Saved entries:
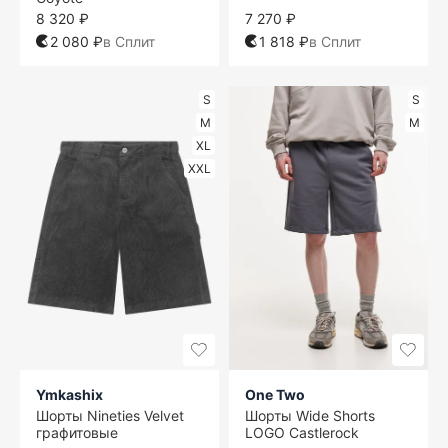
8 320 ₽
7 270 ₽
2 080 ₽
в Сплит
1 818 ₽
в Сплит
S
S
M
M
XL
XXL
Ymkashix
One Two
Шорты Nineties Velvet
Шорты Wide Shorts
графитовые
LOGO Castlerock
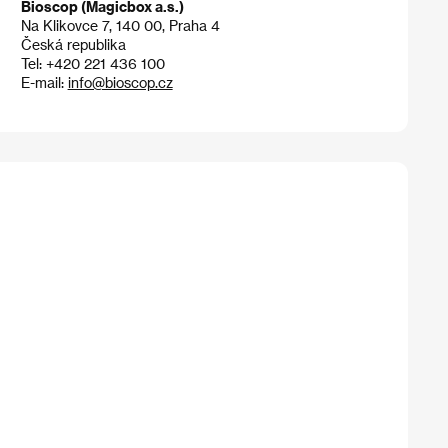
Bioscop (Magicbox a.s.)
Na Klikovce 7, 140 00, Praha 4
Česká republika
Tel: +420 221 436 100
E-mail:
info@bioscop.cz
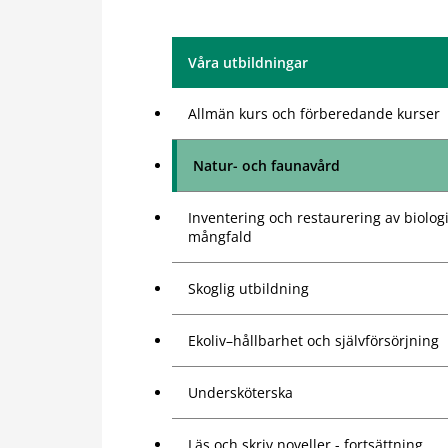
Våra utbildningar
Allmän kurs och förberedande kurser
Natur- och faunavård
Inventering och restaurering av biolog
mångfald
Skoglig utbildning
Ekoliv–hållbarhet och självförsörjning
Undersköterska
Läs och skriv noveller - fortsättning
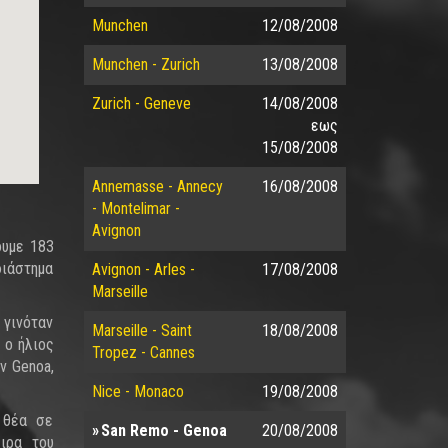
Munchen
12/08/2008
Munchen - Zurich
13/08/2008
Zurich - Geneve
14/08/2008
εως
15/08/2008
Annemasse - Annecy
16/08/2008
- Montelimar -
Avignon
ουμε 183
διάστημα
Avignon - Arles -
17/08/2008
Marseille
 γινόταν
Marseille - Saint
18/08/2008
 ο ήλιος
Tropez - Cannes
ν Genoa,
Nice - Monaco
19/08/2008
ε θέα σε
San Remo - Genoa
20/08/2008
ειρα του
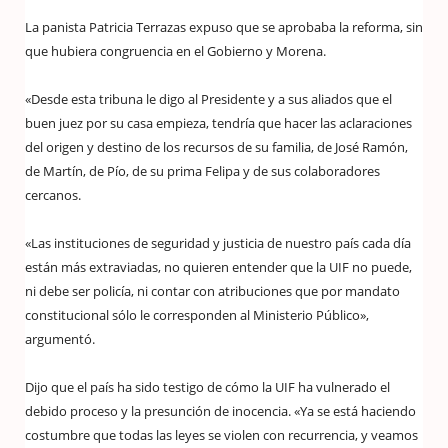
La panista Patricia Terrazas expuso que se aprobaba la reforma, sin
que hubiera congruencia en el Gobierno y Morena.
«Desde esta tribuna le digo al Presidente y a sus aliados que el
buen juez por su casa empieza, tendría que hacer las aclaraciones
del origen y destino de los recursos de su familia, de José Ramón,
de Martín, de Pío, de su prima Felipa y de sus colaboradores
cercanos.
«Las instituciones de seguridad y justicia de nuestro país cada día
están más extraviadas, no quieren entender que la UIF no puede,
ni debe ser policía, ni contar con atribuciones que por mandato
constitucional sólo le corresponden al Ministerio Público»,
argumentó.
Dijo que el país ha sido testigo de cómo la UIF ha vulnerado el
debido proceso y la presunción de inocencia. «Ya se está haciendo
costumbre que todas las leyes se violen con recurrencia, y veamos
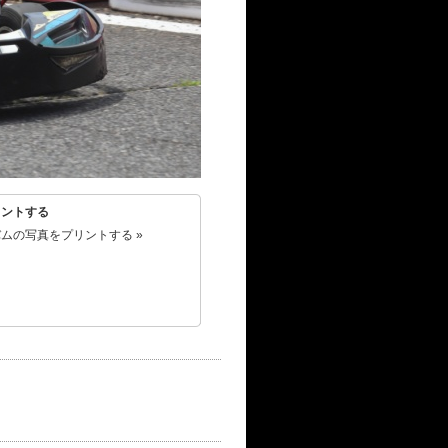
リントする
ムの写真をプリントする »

---

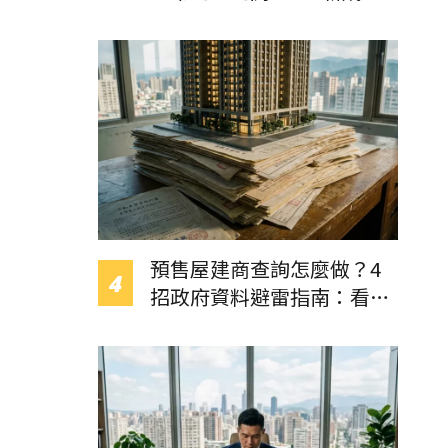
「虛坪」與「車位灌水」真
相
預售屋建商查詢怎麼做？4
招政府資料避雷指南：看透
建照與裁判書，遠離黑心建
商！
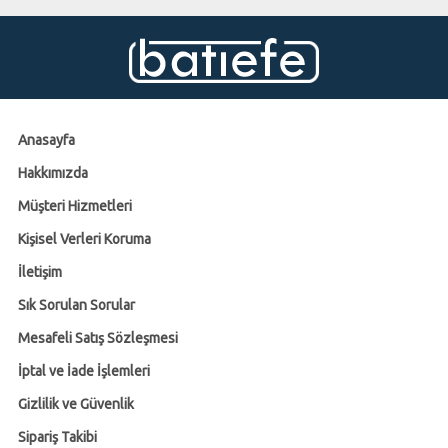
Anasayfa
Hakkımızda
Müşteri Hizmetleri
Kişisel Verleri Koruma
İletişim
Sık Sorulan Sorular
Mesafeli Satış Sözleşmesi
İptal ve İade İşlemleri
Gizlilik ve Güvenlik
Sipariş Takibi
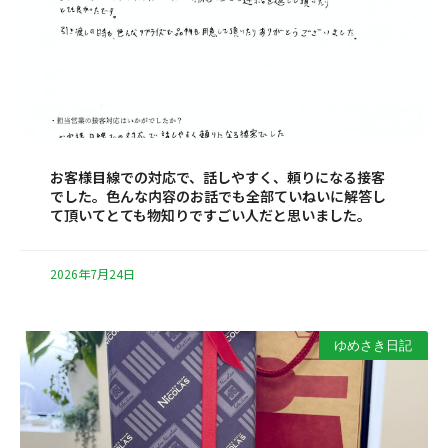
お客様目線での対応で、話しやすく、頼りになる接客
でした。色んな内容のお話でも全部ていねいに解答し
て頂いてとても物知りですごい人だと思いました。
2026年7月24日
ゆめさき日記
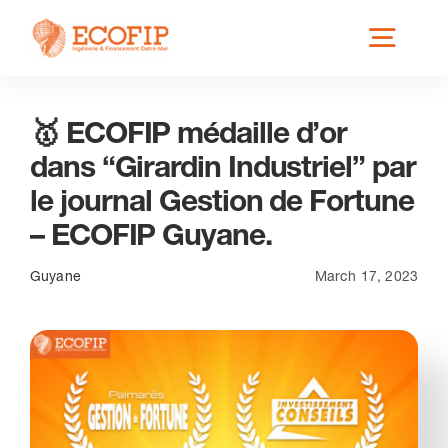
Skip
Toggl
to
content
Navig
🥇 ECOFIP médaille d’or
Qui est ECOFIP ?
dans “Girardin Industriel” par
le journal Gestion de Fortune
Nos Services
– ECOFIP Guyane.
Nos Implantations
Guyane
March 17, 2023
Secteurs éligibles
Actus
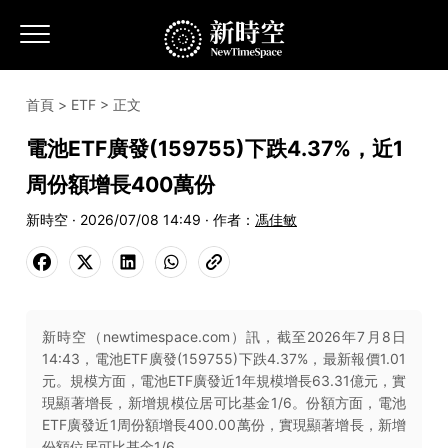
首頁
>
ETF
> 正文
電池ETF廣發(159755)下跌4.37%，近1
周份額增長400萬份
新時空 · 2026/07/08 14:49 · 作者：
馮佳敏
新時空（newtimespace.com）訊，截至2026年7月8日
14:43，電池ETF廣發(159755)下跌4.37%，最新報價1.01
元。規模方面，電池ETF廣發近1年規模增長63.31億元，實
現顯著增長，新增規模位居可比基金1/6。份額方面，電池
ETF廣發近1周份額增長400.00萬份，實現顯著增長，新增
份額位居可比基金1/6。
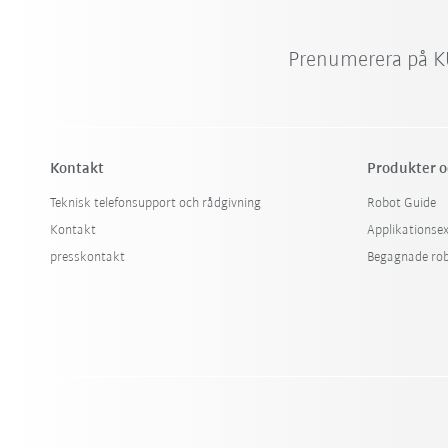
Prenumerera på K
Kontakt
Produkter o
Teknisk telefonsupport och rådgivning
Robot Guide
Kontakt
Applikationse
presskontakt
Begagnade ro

*Problem to solve*
Using the entries above, return each line that includes the word "país".

*Response box*
«Las instituciones de seguridad y justicia de nuestro país cada día
Dijo que el país ha sido testigo de cómo la UIF ha vulnerado el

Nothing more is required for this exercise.